Companies that bought fake renewable credits fault EPA for lack of warning
By John McArdle, E&E reporter • Posted: Friday, July 13, 2012
Oil refiners and other obligated parties that purchase the renewable fuel credits to satisfy government mandates have questioned why EPA didn’t provide them with a heads-up about the green energy scheme sooner.
At a hearing yesterday of the House Energy and Commerce Subcommittee on Oversight and Investigations about the ongoing uncertainties in the biodiesel marketplace, Phillip Brooks, head of EPA’s Air Enforcement Division, offered an explanation.
Brooks told committee members that after EPA inspectors first visited the Maryland-based Clean Green Fuel company in July 2010, the agency knew it had a criminal case on its hands. At that point, the civil division turned the case over to criminal prosecutors and the Department of Justice stepped in.
“Criminal takes the lead when there are concerns about flight risk, destruction of evidence and seizure of assets, and so in this case all of those things were in play,” Brooks explained. “They asked us to hold off” on disclosing the fraud.
Clean Green Fuel owner Rodney Hailey was charged in the case in October 2011. Last month, he was found guilty of selling $9 million worth of fake renewable fuel credits, which are represented by unique 38-digit Renewable Identification Numbers (RINs) that are tied to gallons of biodiesel (E&ENews PM, June 25).
In what appears to be a similar situation, EPA announced a second fraud case this February. EPA and the Secret Service began investigating the company at the center of those charges in March 2011.
In all, EPA has accused three companies of faking about 140 million renewable fuel credits worth $150 million.
But EPA’s slow-wheels-of-justice defense isn’t likely to soothe the anger of the company officials who have been fined for purchasing those fake credits.
Supporters of EPA on the committee noted yesterday that the RIN trading system was, at the request of industry and producers, set up as a “buyer beware” market that puts the responsibility on purchasers to ensure that the RINs they buy actually represent biodiesel that had been created.
But Charles Drevna, president of American Fuel & Petrochemical Manufacturers, argued yesterday that EPA was unfairly penalizing the victims.
“During its investigation, EPA issued no indication to obligated parties that they may be buying invalid RINs” from Clean Green Fuel, Drevna said. “In fact, EPA stood by while obligated parties accessed [EPA Moderated Transaction System] data and continued to purchase Clean Green RINs that EPA knew were invalid.”
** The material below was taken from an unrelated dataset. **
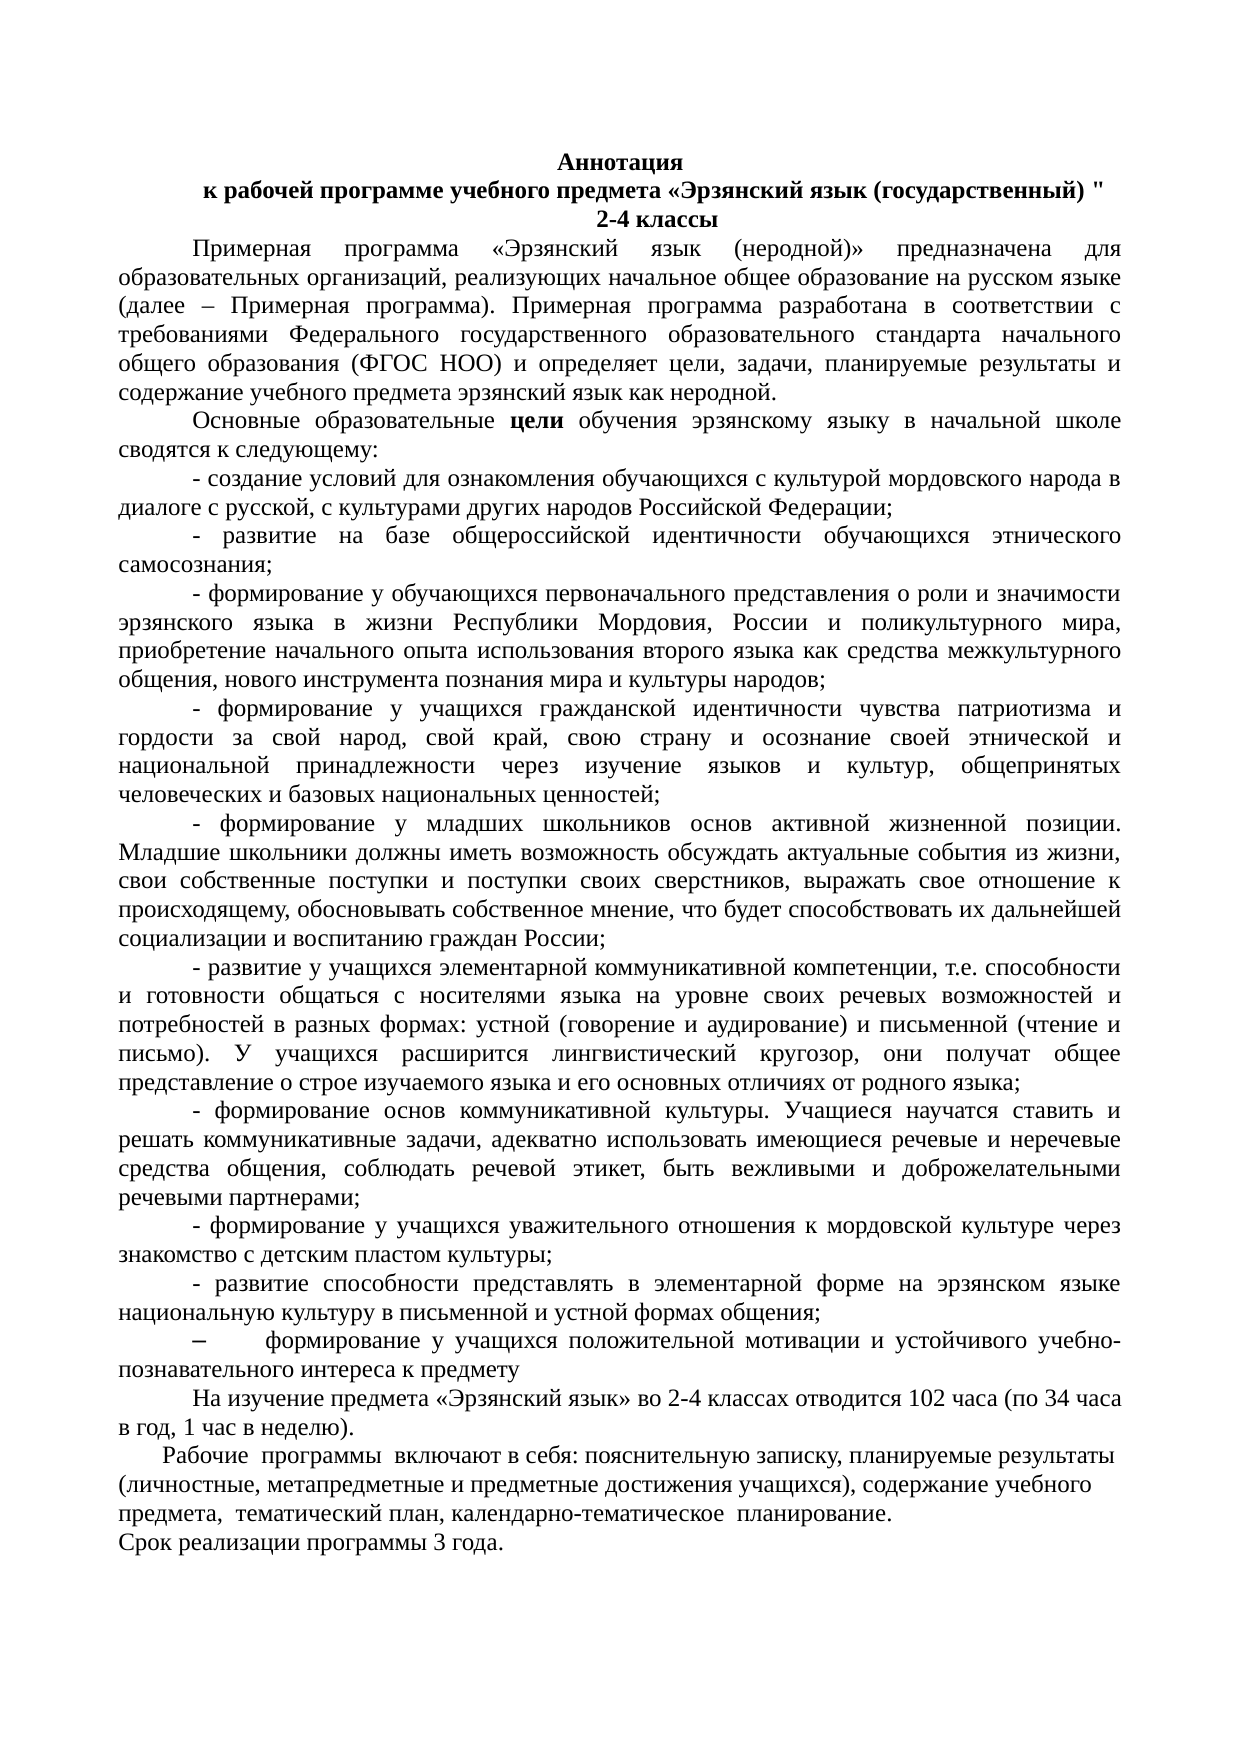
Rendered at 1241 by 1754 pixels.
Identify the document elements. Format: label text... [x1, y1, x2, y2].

Rep. Brian Bilbray (R-Calif.) asked Brooks whether EPA has some obligation to go back and “cut some slack” to companies that were purchasing invalid RINs at the time EPA and DOJ were conducting their investigation.
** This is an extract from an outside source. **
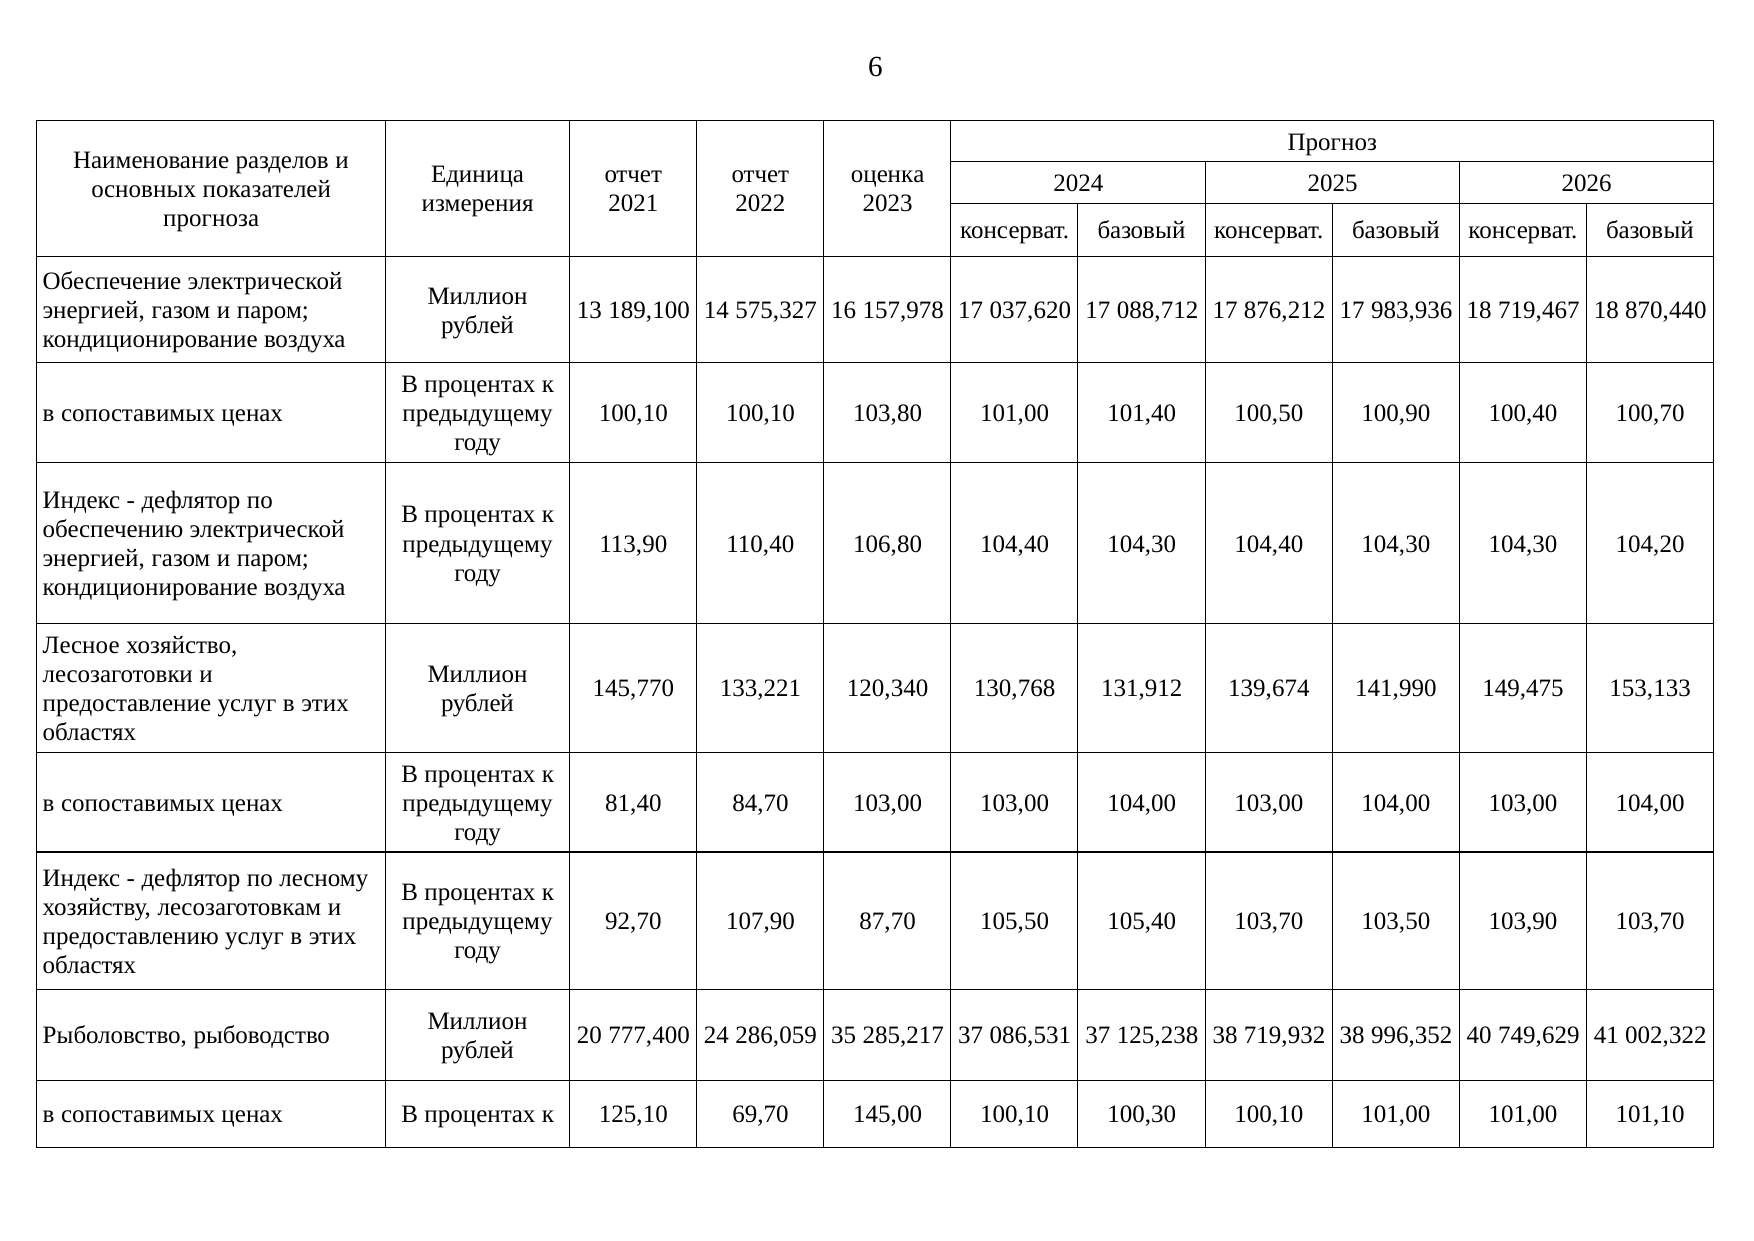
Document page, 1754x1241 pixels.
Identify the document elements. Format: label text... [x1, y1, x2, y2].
“I am concerned that there might be a mindset of ‘Let’s crucify one guy on the front gate, and anybody who would try to buy these bogus things purposely would be scared to death,’” Bilbray said.
But Rep. Henry Waxman (D-Calif.), the ranking member of the full Energy and Commerce Committee, was less sympathetic to those who bought the bogus RINs.
When setting up the biodiesel credit market, “EPA consulted extensively with industry stakeholders and chose the approach with less government involvement,” Waxman said.
“The petroleum refiners’ trade association endorsed this approach. But that flexibility for industry carried with it an important and clear responsibility: The oil refiners and other obligated parties had to ensure that they were using valid credits to comply with the law.”
Brooks said EPA sought to find a middle ground after the extent of the fraudulent RIN purchases was revealed.
“We met with everybody. … We talked about the circumstances,” he said. “What we learned was that the vast majority did not do any due diligence.”
Still, Brooks said, EPA decided to levy penalties for the fraudulent RIN purchases that were far below what the agency could have hit the buyers with.
Today, Stephen Brown, a lobbyist for Tesoro Corp., one of 24 companies that received a violation notice for purchasing fake credits from Clean Green Fuel, questioned EPA’s standard for what constitutes due diligence by the companies.
“All three of these producers [that have been charged] are still listed in EPA’s [online] system as providers of RINs,” Brown said. “In fact, you can still set up sales and purchase transactions with all three of these companies online as of today. To me, that’s Exhibit A that the agency refuses to get off the dime and accept any responsibility.”